Passage fourni
▶

DU SOUVERAIN OU DE LA RÉPUBLIQUE
. Quand l'on parcourt, sans la prévention de son pays, toutes les formes de son pays, toutes les formes de gouvernement, l'on ne sait à laquelle se tenir : il y a dans toutes le moins bon, et le moins mauvais. Ce qu'il y a de plus raisonnable et de plus sûr, c'est d'estimer celle où l'on est né la meilleur de toutes, et de s'y soumettre. (La Bruyère, Les Caractères, X, 1 ; Pléiade, 1951, p. 269).
. C'est une politique sûre et ancienne dans les républiques que d'y laisser le peuple s'endormir dans les fêtes, dans les spectacles, dans le luxe, dans le faste, dans les plaisirs, dans la vanité et la mollesse ; le laisser se remplir du vide et savourer la bagatelle : quelles grandes démarches ne fait-on pas au despotique par cette indulgence ! (La Bruyère, Les Caractères, X, 3 ; Pléiade, 1951, p. 269).
. Quand le peuple est en mouvement, on ne comprend pas par où le calme peut y rentrer ; et quand il est paisible, on ne voit pas par où le calme peut en sortir. (La Bruyère, Les Caractères, X, 6 ; Pléiade, 1951, p. 270).

◀

Données fournies
▶

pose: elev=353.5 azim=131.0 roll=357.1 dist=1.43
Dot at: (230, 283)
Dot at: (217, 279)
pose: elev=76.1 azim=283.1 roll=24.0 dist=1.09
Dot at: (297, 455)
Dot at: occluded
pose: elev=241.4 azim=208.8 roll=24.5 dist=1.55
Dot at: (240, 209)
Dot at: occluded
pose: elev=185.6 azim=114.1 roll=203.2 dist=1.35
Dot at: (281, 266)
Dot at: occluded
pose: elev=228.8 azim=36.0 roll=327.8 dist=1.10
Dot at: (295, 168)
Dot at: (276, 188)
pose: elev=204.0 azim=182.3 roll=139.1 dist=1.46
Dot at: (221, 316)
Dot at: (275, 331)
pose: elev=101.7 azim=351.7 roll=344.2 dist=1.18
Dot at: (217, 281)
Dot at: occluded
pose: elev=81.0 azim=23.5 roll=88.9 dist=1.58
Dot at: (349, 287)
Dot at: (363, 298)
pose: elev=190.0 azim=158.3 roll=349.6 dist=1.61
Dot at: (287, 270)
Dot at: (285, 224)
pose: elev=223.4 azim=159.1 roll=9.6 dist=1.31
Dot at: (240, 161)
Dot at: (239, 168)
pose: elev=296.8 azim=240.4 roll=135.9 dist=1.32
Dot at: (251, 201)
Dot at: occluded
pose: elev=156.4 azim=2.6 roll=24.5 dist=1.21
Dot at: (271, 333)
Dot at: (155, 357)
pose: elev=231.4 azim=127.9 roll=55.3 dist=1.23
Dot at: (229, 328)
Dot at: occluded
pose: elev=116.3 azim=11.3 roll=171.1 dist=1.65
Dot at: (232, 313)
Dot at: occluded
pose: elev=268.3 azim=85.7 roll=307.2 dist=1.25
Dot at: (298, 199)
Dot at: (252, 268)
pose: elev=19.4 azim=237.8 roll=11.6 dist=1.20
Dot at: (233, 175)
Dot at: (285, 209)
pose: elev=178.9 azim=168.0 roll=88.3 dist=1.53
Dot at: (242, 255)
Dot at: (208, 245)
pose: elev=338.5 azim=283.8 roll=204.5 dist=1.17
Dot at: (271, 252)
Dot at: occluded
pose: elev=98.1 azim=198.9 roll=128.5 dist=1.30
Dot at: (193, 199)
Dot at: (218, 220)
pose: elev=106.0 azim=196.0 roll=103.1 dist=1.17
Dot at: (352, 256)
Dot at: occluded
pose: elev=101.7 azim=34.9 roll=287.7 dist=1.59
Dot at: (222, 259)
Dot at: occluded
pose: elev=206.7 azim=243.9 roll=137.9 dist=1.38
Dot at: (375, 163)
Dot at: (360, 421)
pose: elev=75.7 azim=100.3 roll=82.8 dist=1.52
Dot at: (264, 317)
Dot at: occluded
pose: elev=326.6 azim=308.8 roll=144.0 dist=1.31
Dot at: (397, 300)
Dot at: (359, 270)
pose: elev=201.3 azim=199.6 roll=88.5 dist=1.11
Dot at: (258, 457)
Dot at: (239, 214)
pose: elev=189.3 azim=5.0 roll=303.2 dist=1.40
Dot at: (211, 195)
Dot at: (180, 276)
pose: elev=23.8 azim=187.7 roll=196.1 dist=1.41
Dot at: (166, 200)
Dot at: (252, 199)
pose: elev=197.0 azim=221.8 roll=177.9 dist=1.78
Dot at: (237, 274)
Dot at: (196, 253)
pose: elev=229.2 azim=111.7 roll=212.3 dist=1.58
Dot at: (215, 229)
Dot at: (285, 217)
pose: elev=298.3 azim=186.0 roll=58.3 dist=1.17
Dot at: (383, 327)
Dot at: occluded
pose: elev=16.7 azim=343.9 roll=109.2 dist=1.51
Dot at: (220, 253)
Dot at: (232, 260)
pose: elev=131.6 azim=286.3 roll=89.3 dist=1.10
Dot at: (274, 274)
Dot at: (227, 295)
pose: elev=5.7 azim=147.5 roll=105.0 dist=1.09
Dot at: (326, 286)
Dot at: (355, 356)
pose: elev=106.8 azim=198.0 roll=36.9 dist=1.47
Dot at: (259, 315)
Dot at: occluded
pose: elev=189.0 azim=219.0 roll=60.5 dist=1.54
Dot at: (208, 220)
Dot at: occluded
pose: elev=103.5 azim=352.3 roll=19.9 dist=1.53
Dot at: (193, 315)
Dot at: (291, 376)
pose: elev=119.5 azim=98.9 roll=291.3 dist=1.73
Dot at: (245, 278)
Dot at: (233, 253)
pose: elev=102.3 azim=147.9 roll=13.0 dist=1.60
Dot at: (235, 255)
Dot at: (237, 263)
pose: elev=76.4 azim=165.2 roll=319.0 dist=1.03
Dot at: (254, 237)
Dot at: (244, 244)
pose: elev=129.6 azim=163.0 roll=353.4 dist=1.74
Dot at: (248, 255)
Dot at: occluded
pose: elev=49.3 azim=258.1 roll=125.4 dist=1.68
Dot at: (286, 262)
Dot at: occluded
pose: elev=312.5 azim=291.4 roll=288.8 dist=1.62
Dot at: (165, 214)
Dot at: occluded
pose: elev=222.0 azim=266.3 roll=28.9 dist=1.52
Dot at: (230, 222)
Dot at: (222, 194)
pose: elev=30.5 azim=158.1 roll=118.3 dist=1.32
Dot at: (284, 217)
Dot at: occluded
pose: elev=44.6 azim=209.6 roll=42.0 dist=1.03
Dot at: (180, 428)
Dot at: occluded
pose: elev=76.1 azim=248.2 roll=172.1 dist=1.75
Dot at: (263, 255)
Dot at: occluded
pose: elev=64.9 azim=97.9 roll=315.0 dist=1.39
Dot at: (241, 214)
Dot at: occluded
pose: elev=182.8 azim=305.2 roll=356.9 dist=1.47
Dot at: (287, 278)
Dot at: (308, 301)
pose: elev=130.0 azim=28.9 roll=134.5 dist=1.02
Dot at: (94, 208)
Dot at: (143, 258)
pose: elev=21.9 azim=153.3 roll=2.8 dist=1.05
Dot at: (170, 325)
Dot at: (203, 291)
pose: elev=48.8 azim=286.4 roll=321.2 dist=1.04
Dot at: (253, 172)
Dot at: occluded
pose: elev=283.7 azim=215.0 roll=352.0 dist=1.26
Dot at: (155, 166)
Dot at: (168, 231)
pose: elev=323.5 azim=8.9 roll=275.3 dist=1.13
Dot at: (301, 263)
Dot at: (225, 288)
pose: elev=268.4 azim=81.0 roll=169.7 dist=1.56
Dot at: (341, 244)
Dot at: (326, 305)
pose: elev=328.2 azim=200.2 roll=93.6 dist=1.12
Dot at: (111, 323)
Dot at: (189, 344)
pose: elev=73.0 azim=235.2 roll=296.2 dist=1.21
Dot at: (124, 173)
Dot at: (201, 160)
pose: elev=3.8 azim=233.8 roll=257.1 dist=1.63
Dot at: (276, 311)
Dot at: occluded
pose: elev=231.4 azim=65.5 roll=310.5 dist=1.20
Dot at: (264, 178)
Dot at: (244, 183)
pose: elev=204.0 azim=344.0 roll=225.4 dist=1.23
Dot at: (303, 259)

◀

Consigne
Dans l'extrait de La Bruyère sur le gouvernement, recopiez mot pour mot le segment qui s'ouvre sur les mots contenant « DU SOUVERAIN OU » et s'achève sur « 1 ; Pléiade, 1951, p. 269). ».

Réponse au problème
DU SOUVERAIN OU DE LA RÉPUBLIQUE
. Quand l'on parcourt, sans la prévention de son pays, toutes les formes de son pays, toutes les formes de gouvernement, l'on ne sait à laquelle se tenir : il y a dans toutes le moins bon, et le moins mauvais. Ce qu'il y a de plus raisonnable et de plus sûr, c'est d'estimer celle où l'on est né la meilleur de toutes, et de s'y soumettre. (La Bruyère, Les Caractères, X, 1 ; Pléiade, 1951, p. 269).